■ **YOUR GOAL**
Would you transcribe the records below from the line with "Secondhand tøj bliver" to the line with "این زمینه هستند.", ends included, exactly and with nothing more, leaving the pictures out?

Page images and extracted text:
====================

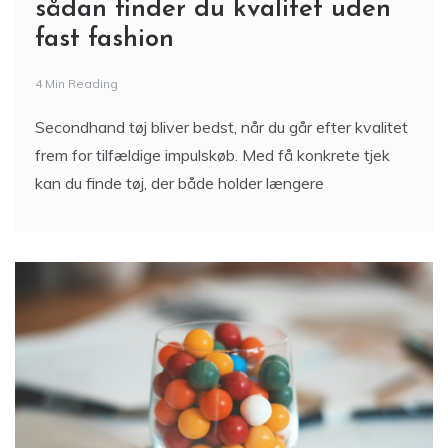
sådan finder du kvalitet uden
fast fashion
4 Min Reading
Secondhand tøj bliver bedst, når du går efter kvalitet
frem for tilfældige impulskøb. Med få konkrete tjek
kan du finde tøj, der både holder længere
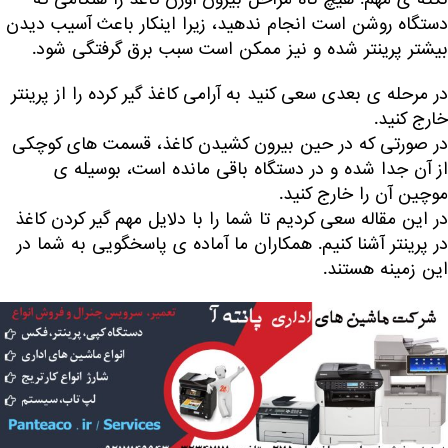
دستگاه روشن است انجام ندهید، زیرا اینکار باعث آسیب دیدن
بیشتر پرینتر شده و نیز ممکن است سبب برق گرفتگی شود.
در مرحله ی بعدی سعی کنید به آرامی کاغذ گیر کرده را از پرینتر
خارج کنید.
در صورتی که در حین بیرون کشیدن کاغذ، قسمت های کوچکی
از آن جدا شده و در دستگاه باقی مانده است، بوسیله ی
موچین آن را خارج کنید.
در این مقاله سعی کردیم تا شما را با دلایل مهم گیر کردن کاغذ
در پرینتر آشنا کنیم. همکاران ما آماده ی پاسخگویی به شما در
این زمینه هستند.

====================

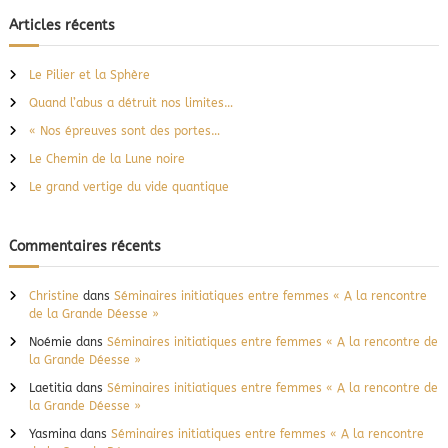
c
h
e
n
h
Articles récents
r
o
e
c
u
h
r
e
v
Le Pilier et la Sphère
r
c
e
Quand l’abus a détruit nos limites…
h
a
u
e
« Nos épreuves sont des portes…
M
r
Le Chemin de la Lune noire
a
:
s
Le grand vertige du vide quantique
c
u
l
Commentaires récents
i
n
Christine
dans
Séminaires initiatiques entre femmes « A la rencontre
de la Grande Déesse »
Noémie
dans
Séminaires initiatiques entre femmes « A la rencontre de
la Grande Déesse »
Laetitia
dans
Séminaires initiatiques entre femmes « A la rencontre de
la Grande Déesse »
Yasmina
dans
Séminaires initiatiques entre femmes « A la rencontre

====================

■ **ANSWER SECTION**
Secondhand tøj bliver bedst, når du går efter kvalitet
frem for tilfældige impulskøb. Med få konkrete tjek
kan du finde tøj, der både holder længere
دستگاه روشن است انجام ندهید، زیرا اینکار باعث آسیب دیدن
بیشتر پرینتر شده و نیز ممکن است سبب برق گرفتگی شود.
در مرحله ی بعدی سعی کنید به آرامی کاغذ گیر کرده را از پرینتر
خارج کنید.
در صورتی که در حین بیرون کشیدن کاغذ، قسمت های کوچکی
از آن جدا شده و در دستگاه باقی مانده است، بوسیله ی
موچین آن را خارج کنید.
در این مقاله سعی کردیم تا شما را با دلایل مهم گیر کردن کاغذ
در پرینتر آشنا کنیم. همکاران ما آماده ی پاسخگویی به شما در
این زمینه هستند.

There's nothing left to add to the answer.